0:17:39 > 0:17:43That's what I was trying to say. But, yeah. OK.

0:17:43 > 0:17:45- OK. - Good time.

0:17:52 > 0:17:54- Ms Knope. - Chief Konner.

0:17:54 > 0:17:56What do you got there?

0:17:56 > 0:17:59Well, we aren't really artists. But we gave it a shot.

0:17:59 > 0:18:01It's your basic dogs playing poker,

0:18:01 > 0:18:04but with an everything's-on-fire theme.

0:18:04 > 0:18:07- This is my nephew over here. - Hmm.

0:18:07 > 0:18:10And this is an attractive lady with a hamburger for a head.

0:18:10 > 0:18:12Just some stuff we liked, you know?

0:18:12 > 0:18:14Anyway, we had a lot of fun putting it together.

0:18:15 > 0:18:17- Well, good luck. - Thanks.

0:18:17 > 0:18:19We think it's a winner.

0:18:25 > 0:18:27- Go ahead. - What?

0:18:27 > 0:18:29Camel's way more fun.

0:18:31 > 0:18:32I want my team back.

0:18:32 > 0:18:36And my team made this hot, crazy camel mess.

0:18:36 > 0:18:40So, this is what we're going to submit. Even if it means we lose.

0:18:40 > 0:18:43God, I hope we win. But we're definitely going to lose.

0:18:43 > 0:18:44Probably. All right. Let's get in there

0:18:44 > 0:18:46- and show them how Parks gets it done.- Yeah.

0:18:46 > 0:18:48And Ann. How Ann gets it done.

0:18:48 > 0:18:49Yes!

0:18:49 > 0:18:50Let's go!

0:18:57 > 0:18:58What are the shapes?

0:18:58 > 0:19:01The shapes are awesome, is what they are. You can't handle it.

0:19:01 > 0:19:04No, I actually like them.

0:19:04 > 0:19:06Forgive me. Is that Michael Jackson?

0:19:06 > 0:19:09Yes. The pride of Indiana.

0:19:09 > 0:19:10That's right. So, it's relevant.

0:19:10 > 0:19:12Who is he carrying?

0:19:12 > 0:19:14Jesus Greg Kinnear.

0:19:14 > 0:19:15You know, it looks like he's carrying

0:19:15 > 0:19:18Kinnear INTO the burning building.

0:19:18 > 0:19:21Oh, well, that's because he is moonwalking.

0:19:21 > 0:19:25So, he should be going the other way.

0:19:25 > 0:19:26That did not occur to me.

0:19:30 > 0:19:32Sorry.
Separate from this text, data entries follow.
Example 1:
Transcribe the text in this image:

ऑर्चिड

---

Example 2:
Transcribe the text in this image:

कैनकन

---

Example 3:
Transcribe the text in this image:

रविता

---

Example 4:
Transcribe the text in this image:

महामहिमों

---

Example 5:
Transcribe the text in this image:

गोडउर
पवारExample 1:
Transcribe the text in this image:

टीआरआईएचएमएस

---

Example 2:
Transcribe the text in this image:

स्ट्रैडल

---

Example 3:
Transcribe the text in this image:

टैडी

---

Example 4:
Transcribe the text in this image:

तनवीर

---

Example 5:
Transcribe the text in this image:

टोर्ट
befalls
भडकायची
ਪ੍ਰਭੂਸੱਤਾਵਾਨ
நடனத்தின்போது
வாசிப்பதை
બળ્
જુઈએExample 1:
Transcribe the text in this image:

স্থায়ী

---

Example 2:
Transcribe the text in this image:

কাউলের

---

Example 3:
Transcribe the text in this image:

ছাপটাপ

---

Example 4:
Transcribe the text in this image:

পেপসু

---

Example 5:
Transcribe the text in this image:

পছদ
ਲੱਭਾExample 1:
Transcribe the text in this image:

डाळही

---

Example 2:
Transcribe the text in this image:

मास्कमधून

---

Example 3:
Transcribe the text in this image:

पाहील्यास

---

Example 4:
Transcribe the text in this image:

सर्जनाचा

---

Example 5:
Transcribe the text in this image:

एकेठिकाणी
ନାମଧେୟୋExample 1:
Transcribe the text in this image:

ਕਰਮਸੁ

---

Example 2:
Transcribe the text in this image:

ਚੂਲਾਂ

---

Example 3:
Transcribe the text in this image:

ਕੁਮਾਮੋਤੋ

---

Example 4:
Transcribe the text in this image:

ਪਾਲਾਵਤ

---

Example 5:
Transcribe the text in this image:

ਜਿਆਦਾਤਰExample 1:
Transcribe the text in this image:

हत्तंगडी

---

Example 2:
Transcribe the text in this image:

So, there you go.

0:19:32 > 0:19:34The Spirit of Pawnee.

0:19:34 > 0:19:36We didn't win.

0:19:36 > 0:19:37But neither did anyone else.

0:19:37 > 0:19:39They realised it was going to cost

0:19:39 > 0:19:41a ton of money to hire a muralist.

0:19:41 > 0:19:43So, they're just going to restore the old one.

0:19:43 > 0:19:46They're changing the title to The Diversity Express.

0:19:46 > 0:19:47Oh, well.

0:19:49 > 0:19:52CHEERING AND APPLAUSE

0:19:54 > 0:19:56No. No. It's not as good as the other one.

0:19:56 > 0:19:57I don't know what you mean by "good."

0:19:57 > 0:20:00Neither do I! Just do another one.

0:20:00 > 0:20:03You know, I have actual assignments that I have to finish for art school?

0:20:03 > 0:20:06Shut up and do more art for me.

0:20:08 > 0:20:10This one's racist.

0:20:10 > 0:20:12It's beautiful.

0:20:14 > 0:20:17I've looked at this for five hours now.

0:20:18 > 0:20:22I like the green one. And the red circle right here.

0:20:26 > 0:20:28I'm tearing up, man.